Konferans başlayalı yaklaşık yarım saat oluyordu ve hâlâ bitmek bilmemişti, karşımızdaki adam zaten gerilmeme sebepken, sağım ve solumdaki arkadaşlarım beni daha da geriyordu. "Evet! Bakıyor şu an."

Felix konuşma başlar başlamaz o adam ne zaman bana baksa, kolumu dürtükleyip sahneyi gösteriyordu. Zaten yeterince rezil olmuştuk bir de canımı acıtıyordu.

"Sussana Felix!"

"Kendi ölümden dönmediği için bu kadar rahat." Changbin ise geldiğimizden beri bacak bacak üstüne atmış ve büyük bir dikkatle konferansı dinliyordu.

"Seni var ya!" Felix'in Changbin'e atılmasıyla onu belinden çekip yerine oturtacaktım fakat bize doğru seslenilince o tarafa dönmüştük.

"Siz, ikiniz."

Salondan ses çıkmazken sonunda Felix benden ayrılmış ve koltuğuna yapışmıştı. "Konuşmamı bölmenizin sebebi nedir?"

Karşımızdaki adam eliyle bizi gösterirken tüm salonun odağı olmuştuk. Konuşma başlar başlamaz yüzümü asla ona çevirmemiştim ama şu an mecburdum bakmaya. "Ayağa kalkın."

Dediğiyle Felix'e dönünce onun da bana baktığını fark etmiştim. "Kalk." Mırıldanmamla beraber omuzlarını silkip kulağıma eğilmişti, "Seungmin, biliyorsun ben kimsenin emirleri-"

Cümlesini tamamlamasına izin vermeden kapüşonundan tutup ikimizin de hızla ayağa kalkmasını sağlamıştım.

Bakışları önce Felix'in üzerinde gezmiş, daha sonra benim yüzüme çıkmıştı. "Bu kadar hararetli ne konuşuyordunuz?"

Gözlerini yüzümden çekmeden sorduğu soruyla benim cevap vereceğimi anlamıştım fakat bu adamla hiçbir şekilde iletişime geçmek istemiyordum.

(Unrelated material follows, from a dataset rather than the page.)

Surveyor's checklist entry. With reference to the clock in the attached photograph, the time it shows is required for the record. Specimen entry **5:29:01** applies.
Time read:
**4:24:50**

Felix'te bunu anlamış olacak ki lafa ben yerine o atlamıştı, "Özür dileriz, saygısızlık etmek istememiştik."

"Sana sormadım." Felix konuşurken ona dönme zahmetinde bile bulunmamış, gözleri hâlâ üstümdeyken konuşmuştu. Gerçekten küstah bir adam olmalıydı.

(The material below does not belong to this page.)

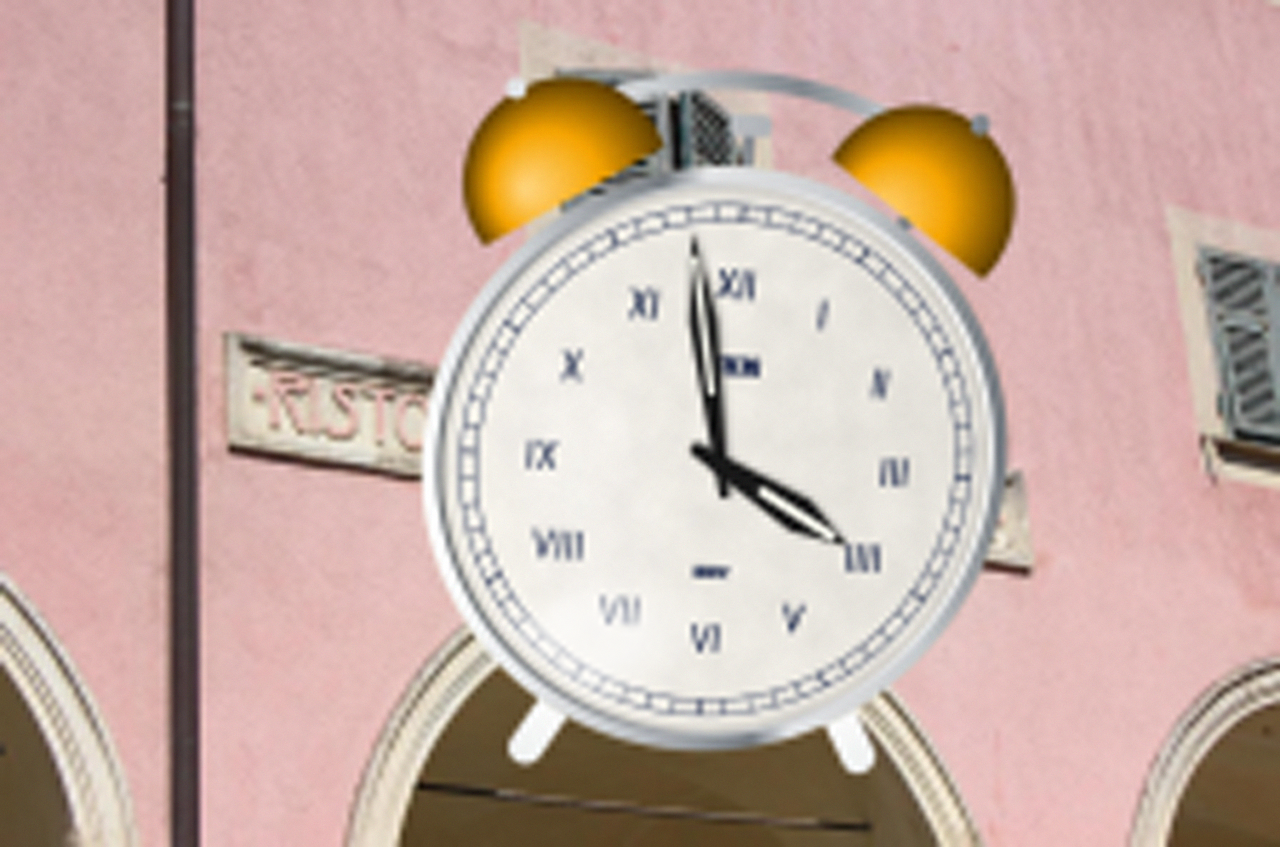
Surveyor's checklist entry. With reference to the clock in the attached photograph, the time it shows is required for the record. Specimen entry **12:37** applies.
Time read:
**3:58**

"Önemli bir şey değildi, saygısızlık için kusurumuza bakmayın." Daha fazla buna katlanmak istemediğimden Felix'in dediği şeyleri tekrarlamıştım ama o bundan tatmin olmamış olacak ki Felix'e oturması için işaret verip tekrar bana dönmüştü.

"Adın ne?" Adımı bildiğini ikimiz de biliyorduk, kimse kazara minik bir olaya şahit olan üniversiteli çocuğun elini kolunu sallaya sallaya ayrılmasına göz yummazdı.

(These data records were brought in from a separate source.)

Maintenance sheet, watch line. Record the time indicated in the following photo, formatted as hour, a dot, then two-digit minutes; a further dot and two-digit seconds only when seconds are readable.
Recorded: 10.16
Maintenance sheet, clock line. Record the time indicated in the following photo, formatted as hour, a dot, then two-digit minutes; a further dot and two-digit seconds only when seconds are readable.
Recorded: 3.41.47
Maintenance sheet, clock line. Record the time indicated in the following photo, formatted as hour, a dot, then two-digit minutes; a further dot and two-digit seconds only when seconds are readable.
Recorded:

"Kim Seungmin." Dediğimle hafif bir mırıldanmış ve kollarını çiçek pozisyonuna getirmişti. "Ne okuyorsun Seungmin?"

Aklı sıra beni tanımaya çalışıyordu "Psikoloji."

Kaşları ilgiyle havaya kalkarken bunun sahte olduğunu anlamam zor olmamıştı, "Zor bir seçim sanki."

"Kişiye göre değişir."

Verdiğim cevapla alayla gülümserken sağa sola adımlamaya devam ediyordu, kimseden ses çıkmaması da biraz gerilmeme neden oluyordu. "Neden bu bölümü seçtin? İnsanların anlattıklarından etkilenebileceğini hiç düşünmedin mi?"

"Düşünsem burada olur muydum sizce?" O bunu diyecek olmamı beklemiyormuş gibiydi ve şaşkınlığını az da olsa anlamıştım. Bu cevabı vermemin nedeni ise bu okuldaki bölüm ve hocaların gerçekten iyi olmasıydı.

"Cesaretini sevdim Seungmin ama sanki fazla duygulu bir yapın var, başarısız olabilirsin."

Ben onu hiç sevmemiştim ama, "Her insanın duyguları var, bunun profesyonellik işi olduğunu düşünüyorum. Ayrıca başarısız olmam beni ilgilendirir, sonuçta bu bölümü istemiş olan benim."